[Opening GIVEN ENTRIES section]

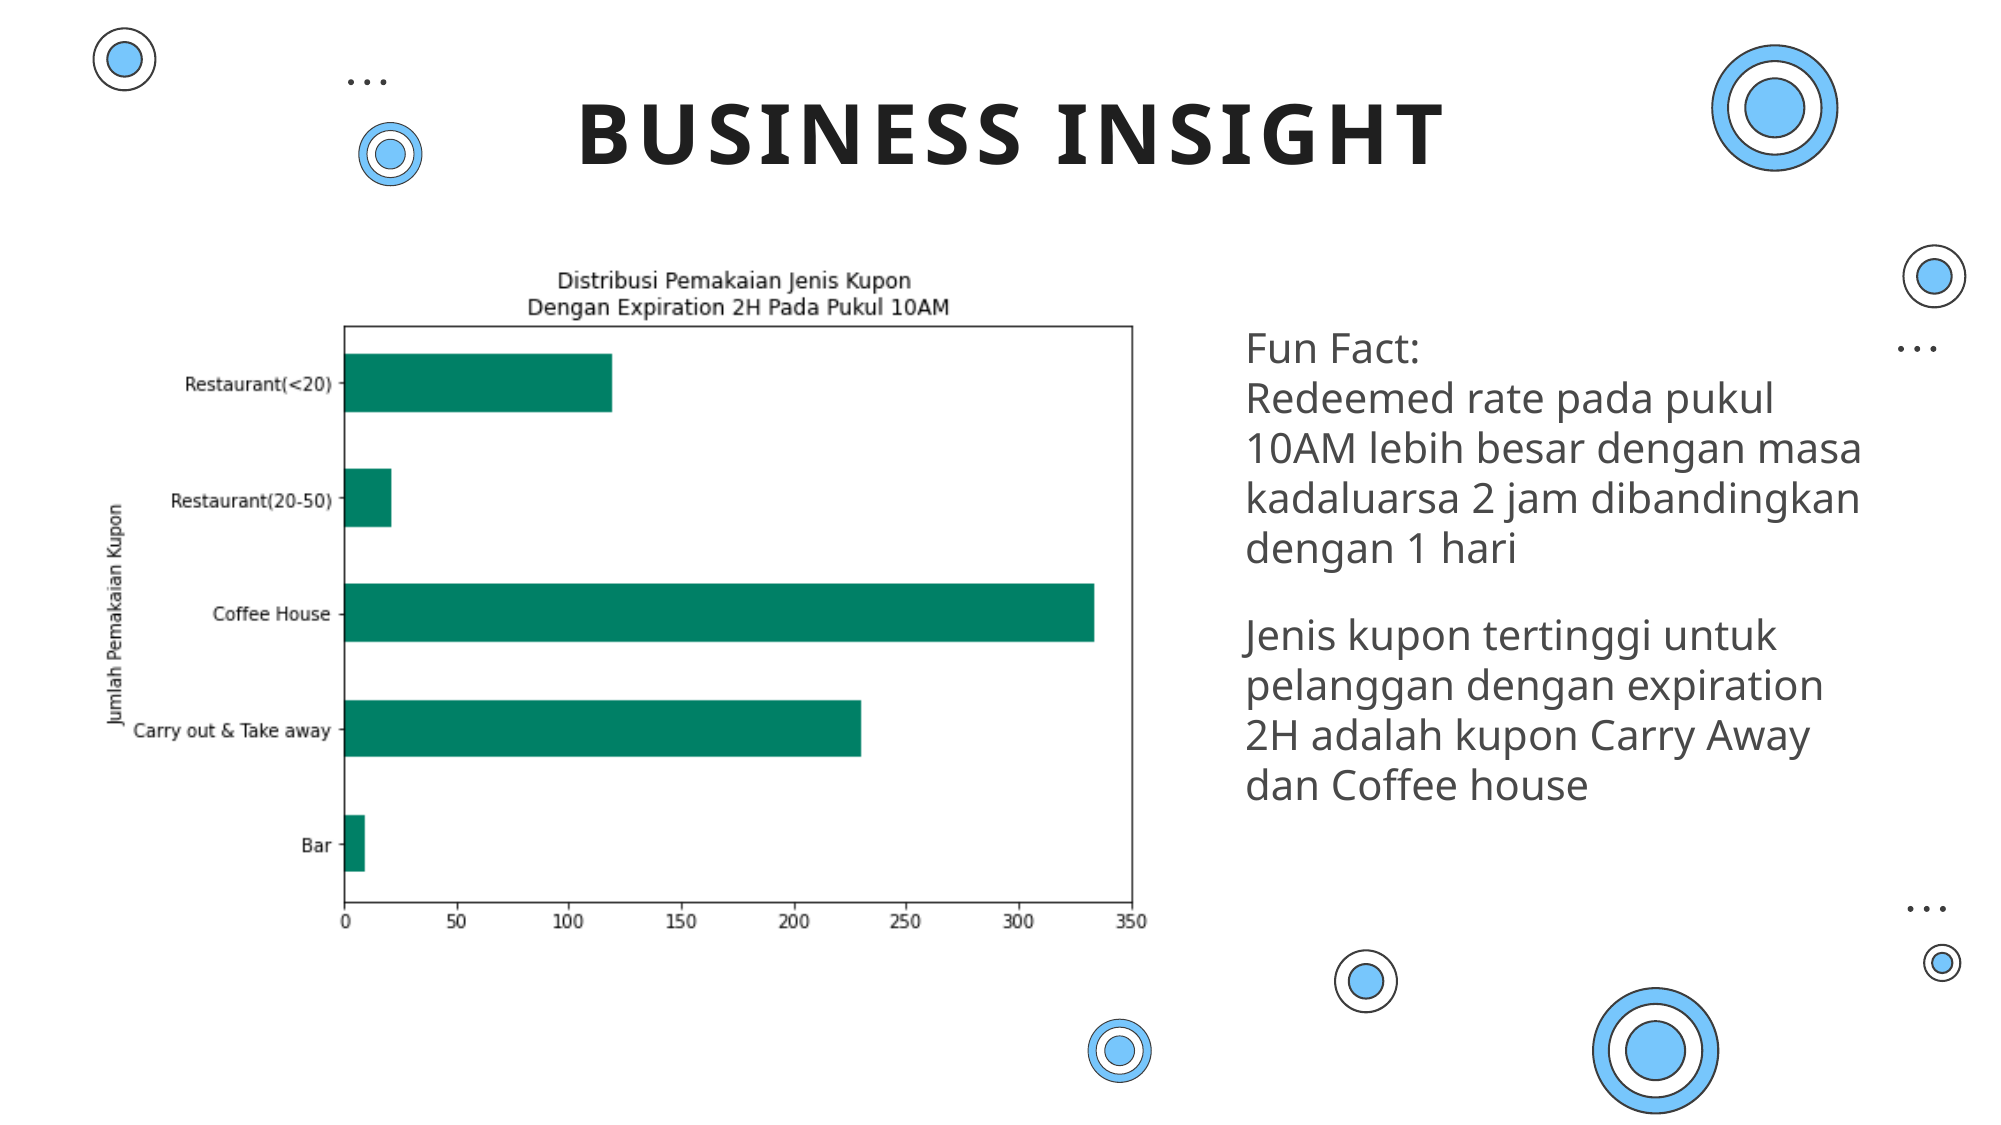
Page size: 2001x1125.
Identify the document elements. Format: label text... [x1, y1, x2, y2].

text_box Fun Fact: Redeemed rate pada pukul 10AM lebih besar dengan masa kadaluarsa 2 jam dibandingkan dengan 1 hari [1230, 314, 1901, 580]
title BUSINESS INSIGHT [414, 61, 1635, 192]
text_box Jenis kupon tertinggi untuk pelanggan dengan expiration 2H adalah kupon Carry Away dan Coffee house [1230, 601, 1901, 817]
picture [94, 257, 1160, 949]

[Closing GIVEN ENTRIES section]

TASK REQUIREMENTS:
Would you set down each line of the listing above exactly, apart from the pictures?

FINISHED TASK:
Page size: 2001x1125.
Identify the document elements. Format: label text... [x1, y1, x2, y2].

text_box Fun Fact: Redeemed rate pada pukul 10AM lebih besar dengan masa kadaluarsa 2 jam dibandingkan dengan 1 hari [1230, 314, 1901, 580]
title BUSINESS INSIGHT [414, 61, 1635, 192]
text_box Jenis kupon tertinggi untuk pelanggan dengan expiration 2H adalah kupon Carry Away dan Coffee house [1230, 601, 1901, 817]
picture [94, 257, 1160, 949]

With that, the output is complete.